* _ASSIGNMENT_:
The answer must be the full listing, repeated exactly.

* _INPUT RECORDS_:
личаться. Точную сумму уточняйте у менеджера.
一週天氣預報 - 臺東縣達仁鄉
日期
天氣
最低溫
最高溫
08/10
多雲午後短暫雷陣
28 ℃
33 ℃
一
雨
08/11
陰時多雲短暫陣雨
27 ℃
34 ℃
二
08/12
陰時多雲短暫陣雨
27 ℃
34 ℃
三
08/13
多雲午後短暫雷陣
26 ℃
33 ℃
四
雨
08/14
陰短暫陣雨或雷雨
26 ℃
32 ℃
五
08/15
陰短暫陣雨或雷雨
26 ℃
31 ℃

* _EXERCISE OUTPUT_:
личаться. Точную сумму уточняйте у менеджера.
一週天氣預報 - 臺東縣達仁鄉
日期
天氣
最低溫
最高溫
08/10
多雲午後短暫雷陣
28 ℃
33 ℃
一
雨
08/11
陰時多雲短暫陣雨
27 ℃
34 ℃
二
08/12
陰時多雲短暫陣雨
27 ℃
34 ℃
三
08/13
多雲午後短暫雷陣
26 ℃
33 ℃
四
雨
08/14
陰短暫陣雨或雷雨
26 ℃
32 ℃
五
08/15
陰短暫陣雨或雷雨
26 ℃
31 ℃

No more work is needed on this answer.